Because share ownership of 10% or less in a company does not disqualify a person from being independent for audit committee purposes under the proposed safe harbor provision, the discussion in this Section covers only share ownership of more than 10%. In Section B above we urge the Commission to increase the threshold under the proposed safe harbor from 10% to 20%. Although we have retained the reference to the currently proposed 10% threshold level in our discussion in this Section, we believe that the threshold should be increased to 20%, and that the analysis and conclusions in this Section apply equally with a 20% threshold.
The following is a summary of the effect of the proposed exemptions for stock ownership of more than 10% of companies ("Investees") in several relevant circumstances.
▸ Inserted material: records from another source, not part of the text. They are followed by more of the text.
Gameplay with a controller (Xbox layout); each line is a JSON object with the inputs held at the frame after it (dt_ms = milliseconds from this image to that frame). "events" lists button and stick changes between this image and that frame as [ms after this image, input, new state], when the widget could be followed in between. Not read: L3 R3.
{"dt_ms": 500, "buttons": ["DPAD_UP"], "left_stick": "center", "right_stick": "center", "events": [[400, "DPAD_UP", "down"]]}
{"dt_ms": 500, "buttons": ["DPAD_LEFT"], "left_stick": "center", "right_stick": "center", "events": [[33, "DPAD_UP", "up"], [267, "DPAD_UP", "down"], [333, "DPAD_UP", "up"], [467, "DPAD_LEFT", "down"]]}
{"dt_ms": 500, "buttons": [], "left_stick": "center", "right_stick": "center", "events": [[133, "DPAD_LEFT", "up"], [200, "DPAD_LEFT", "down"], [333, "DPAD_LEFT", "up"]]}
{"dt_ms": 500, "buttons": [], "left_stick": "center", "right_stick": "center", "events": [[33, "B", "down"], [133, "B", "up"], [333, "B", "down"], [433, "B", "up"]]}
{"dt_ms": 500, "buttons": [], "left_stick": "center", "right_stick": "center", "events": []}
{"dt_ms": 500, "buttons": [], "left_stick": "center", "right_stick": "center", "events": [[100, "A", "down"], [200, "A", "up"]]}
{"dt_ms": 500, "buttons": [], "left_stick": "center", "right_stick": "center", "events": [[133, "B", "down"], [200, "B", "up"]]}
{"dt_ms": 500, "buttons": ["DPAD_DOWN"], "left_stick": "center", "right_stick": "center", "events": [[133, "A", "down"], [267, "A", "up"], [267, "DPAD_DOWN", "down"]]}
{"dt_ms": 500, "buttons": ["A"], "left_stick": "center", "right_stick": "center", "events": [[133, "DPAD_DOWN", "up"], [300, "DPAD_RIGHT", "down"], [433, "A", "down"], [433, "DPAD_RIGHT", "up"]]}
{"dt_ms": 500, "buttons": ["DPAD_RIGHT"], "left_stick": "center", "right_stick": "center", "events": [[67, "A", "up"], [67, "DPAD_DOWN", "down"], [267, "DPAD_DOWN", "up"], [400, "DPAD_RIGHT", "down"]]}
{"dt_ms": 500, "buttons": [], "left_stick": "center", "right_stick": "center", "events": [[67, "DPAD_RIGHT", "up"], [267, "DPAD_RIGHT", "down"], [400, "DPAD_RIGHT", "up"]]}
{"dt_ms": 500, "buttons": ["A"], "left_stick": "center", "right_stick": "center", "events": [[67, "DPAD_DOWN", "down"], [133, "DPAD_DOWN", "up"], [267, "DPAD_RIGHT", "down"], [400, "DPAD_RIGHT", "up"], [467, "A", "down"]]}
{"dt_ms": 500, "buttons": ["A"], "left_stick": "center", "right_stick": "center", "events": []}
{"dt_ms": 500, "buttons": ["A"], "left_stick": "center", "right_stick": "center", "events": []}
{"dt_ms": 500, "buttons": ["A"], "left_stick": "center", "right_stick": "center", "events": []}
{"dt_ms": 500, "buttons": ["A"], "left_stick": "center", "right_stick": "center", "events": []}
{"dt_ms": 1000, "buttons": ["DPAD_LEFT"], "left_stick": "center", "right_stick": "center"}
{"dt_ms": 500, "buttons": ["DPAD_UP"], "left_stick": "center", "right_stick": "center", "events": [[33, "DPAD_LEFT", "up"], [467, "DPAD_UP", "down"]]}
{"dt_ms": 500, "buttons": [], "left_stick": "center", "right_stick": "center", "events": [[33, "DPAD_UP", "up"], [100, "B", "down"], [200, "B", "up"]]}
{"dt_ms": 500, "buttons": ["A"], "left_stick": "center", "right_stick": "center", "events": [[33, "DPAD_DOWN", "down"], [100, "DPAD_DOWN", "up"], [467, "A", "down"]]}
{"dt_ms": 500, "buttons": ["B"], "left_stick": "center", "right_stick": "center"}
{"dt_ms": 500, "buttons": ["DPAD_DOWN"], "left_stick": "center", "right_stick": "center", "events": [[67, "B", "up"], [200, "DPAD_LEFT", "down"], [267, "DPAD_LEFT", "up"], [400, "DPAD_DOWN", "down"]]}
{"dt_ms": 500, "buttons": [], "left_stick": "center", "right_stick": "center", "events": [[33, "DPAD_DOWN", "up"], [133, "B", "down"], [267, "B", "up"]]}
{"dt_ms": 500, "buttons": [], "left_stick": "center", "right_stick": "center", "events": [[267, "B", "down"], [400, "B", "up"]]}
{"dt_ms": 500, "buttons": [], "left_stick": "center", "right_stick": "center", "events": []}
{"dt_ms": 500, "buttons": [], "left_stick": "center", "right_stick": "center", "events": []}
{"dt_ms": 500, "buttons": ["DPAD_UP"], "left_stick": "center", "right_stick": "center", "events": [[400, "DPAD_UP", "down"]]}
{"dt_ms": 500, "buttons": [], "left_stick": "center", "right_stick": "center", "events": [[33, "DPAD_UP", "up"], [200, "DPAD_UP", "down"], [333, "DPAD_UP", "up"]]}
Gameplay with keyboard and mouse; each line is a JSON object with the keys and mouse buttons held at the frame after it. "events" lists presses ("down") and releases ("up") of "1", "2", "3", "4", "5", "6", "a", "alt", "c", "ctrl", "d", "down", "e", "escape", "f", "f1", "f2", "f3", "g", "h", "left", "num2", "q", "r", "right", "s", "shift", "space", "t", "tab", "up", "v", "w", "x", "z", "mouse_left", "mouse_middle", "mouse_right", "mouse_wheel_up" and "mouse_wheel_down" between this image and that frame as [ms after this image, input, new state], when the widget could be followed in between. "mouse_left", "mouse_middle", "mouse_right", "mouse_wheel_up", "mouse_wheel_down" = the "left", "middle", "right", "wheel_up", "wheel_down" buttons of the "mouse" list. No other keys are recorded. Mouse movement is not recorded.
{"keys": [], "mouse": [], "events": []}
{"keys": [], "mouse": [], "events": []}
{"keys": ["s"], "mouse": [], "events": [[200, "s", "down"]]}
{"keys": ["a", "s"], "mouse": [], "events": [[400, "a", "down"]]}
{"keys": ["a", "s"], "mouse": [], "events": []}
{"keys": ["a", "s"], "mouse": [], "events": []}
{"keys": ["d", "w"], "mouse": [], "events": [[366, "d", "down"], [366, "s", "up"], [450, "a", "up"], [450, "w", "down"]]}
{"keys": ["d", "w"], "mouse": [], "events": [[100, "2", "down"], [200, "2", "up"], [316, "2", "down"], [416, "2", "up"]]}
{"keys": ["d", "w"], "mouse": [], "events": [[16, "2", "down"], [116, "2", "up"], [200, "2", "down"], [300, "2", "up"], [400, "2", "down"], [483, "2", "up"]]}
In addition to the above exemptions, the proposed Rule would provide special exemptions for foreign private issuers, and a limited exemption in the case of an IPO discussed in Section D below. Also, where a director is not within the proposed safe harbor or one of the above exemptions because of equity ownership, it may be possible to claim that a director is not in a control relationship based on a facts and circumstances analysis. However, in light of the difficulties in making a control determination and other factors discussed in Section B above, we would not expect widespread use of that approach.
Our major concern is with the limitations on the ability of significant shareholders to be represented on audit committees of the Investee companies they invest in.
The corporate structure used by some entities in which some or all debt financing is provided through consolidated, controlled subsidiaries is identified in the Release. The Commission correctly recognizes the valid need and requirement for the Parent company to control the financial operations of the consolidated subsidiary in such a case. We strongly support the proposed exemption of the consolidated subsidiary from the requirements of Rule. In addition, we agree with the condition for the complete exemption from the Rule that the subsidiary not have any class of equity listed other than non-convertible, non-participating preferred. Where the consolidated subsidiary has such equity listed, we believe that a more limited exemption should be available as discussed in Subsection 2 below.
In addition, the proposal would condition the exemption not only on the Investee company being a consolidated subsidiary, but also on the Parent having majority ownership. As long as the Investee company is consolidated in the financial statements of the Parent, there is no need for the further requirement that the Parent have majority ownership. For example, there are joint ventures in which no participant has majority ownership, but where accounting rules would require consolidation. We would expect that there will be additional structures in which consolidation is required even though there is no majority ownership, under the interpretation governing Consolidation of Variable Interest Entities recently adopted by the Financial Accounting Standards Board.1
In all such cases, the rationale given in the Release for the exemption would apply -- subjecting the subsidiary to the proposed Rule would add little additional benefit if the subsidiary is closely controlled by a parent issuer subject to the Rule and could create an onerous burden on the Parent to recruit and maintain an audit committee meeting the requirements for each subsidiary.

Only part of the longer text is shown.